Em julho de 2017, na cidade de Curitiba-PR, a filha de um importante Deputado Federal, então Ministro da Saúde do Governo Temer, e da então Governadora do Paraná, casou-se. O enlace de gala aconteceu em um cenário peculiar, na Igreja do Rosário, Centro Histórico de Curitiba. Em estilo barroco, o templo foi construído por frades franciscanos para relembrar uma igreja que, no mesmo local, era utilizada por escravos proibidos de frequentar as missas dos brancos – a igreja original se chamava Igreja do Rosário dos Homens Pretos de São Benedito.
A festa foi no palácio Palácio Garibaldi, outro patrimônio histórico, originalmente construído por uma Liga de Trabalhadores italianos e incorporado ao patrimônio público na década de quarenta. No local da recepção, para receber a elite nacional e regional, foi realizada uma série de alterações no prédio que é tombado como patrimônio histórico. O caminho entre a cerimônia e a festa, cerca de cento e cinquenta metros, os noivos e os convidados fariam a pé, desfilando aos brilhos e paetês.
O casamento, meio cringe ou demodê para uma uma República moderna, seria notícia apenas nas colunas sociais. Contudo, acabou ganhando as páginas de política e de polícia, pois parcela da população descontente decidiu aparecer e atrapalhar o casamento da sinhazinha. Uma chuva de ovos invadiu a festa, caracterizada como um casamento ostentação.
Na semana passada a família paranaense voltou ao noticiário político nacional. O imbróglio político da vez foi motivado pela denúncia de um funcionário de carreira do Ministério da Saúde, irmão de um deputado federal ex-bolsonarista, de que havia um esquema de corrupção na pasta envolvendo a compra de vacinas produzidas na Índia, a Covaxin. As denúncias atingiram de cheio o Deputado federal Ricardo Barros (PP/PR), líder do governo Bolsonaro.
Barros é conhecido não só pela sua habilidade de atuação nos bastidores de Brasília. Mas por defender pautas como a diminuição do estado, o nepotismo no serviço público – sim, o líder do governo defende que os políticos tenham o direito de contratar seus parentes – a retirada de direitos sociais previsto na constituição brasileira, a diminuição do SUS e os interesses dos planos privados de saúde. No início do governo do genocida, o deputado chegou a advogar por uma nova constituição.
Ricardo Barros é oriundo de um feudalismo político. O pai foi prefeito de Maringá, no norte do Paraná, ele e seu irmão também ocuparam o mesmo cargo. Este é seu sexto mandato como Deputado. Barros já foi Secretário de Estado do Paraná e Ministro da Saúde. Sua mulher já foi vice-governadora do estado e chegou a chefiar o executivo quando o governador Beto Richa (PSDB) foi afastado por corrupção.
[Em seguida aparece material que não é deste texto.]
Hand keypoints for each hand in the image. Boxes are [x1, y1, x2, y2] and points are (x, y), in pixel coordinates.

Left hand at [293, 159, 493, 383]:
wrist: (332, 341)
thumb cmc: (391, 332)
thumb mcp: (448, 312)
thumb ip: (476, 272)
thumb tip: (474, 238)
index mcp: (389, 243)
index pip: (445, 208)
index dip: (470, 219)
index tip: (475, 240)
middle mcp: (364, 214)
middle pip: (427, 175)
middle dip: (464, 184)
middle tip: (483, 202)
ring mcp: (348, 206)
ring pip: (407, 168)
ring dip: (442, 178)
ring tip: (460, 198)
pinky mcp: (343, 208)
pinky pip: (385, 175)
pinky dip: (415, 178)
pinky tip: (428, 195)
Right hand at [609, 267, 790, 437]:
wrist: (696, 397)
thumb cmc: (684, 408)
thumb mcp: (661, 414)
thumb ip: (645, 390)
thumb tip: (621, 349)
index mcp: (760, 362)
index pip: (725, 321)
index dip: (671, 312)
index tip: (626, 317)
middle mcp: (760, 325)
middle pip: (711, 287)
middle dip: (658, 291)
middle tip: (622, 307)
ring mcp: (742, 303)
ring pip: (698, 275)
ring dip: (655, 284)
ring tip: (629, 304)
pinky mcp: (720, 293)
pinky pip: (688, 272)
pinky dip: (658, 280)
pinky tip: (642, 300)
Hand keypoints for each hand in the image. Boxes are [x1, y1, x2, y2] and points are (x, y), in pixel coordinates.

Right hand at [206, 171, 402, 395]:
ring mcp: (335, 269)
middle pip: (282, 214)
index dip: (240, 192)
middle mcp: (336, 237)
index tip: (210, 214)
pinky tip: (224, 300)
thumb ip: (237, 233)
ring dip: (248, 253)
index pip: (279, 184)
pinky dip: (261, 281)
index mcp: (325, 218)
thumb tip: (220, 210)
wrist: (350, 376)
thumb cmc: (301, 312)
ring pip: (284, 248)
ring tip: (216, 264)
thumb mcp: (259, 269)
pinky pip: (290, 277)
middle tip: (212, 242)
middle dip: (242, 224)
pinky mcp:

A sua filha, a sinhazinha do casamento, está no segundo mandato na Assembleia Legislativa do Paraná.
Sim, política no Brasil é um negócio de família. A frase, que é um jargão no meio político, resume o conceito de patrimonialismo definido pelo sociólogo alemão Max Weber. Francisco de Oliveira, um sociólogo brasileiro, dizia que por aqui, a república é uma espécie de federação de coronéis regionais. Patrimonialismo é uma forma de exercício da dominação por uma autoridade, na qual o processo de legitimação acontece por meio da tradição. As principais características repousam no poder individual do governante que, amparado em um aparato administrativo recrutado com base em favores pessoais, exerce o poder político sob um determinado território. Esse tipo de relação de poder, que era dominante em regimes monárquicos, caracteriza-se pela confusão entre o que é público e privado, quando um governante atua como se o patrimônio público compusesse seu patrimônio privado.
Conhecendo a trajetória do político paranaense não é de se estranhar quando uma Comissão Parlamentar de Inquérito encontra as suas digitais em desvios de recursos que deveriam ser usados para a saúde da população. A elite política nacional é assim: cafona, anti-republicana e anti-povo. Ela sonha viver em um estado absolutista e utiliza as estruturas do estado como se fossem seu patrimônio privado. Para si o estado máximo, para a população o estado mínimo.
Um digno representante da nossa elite, perfeitamente afinada com a “desgraça” abrigada no poder central.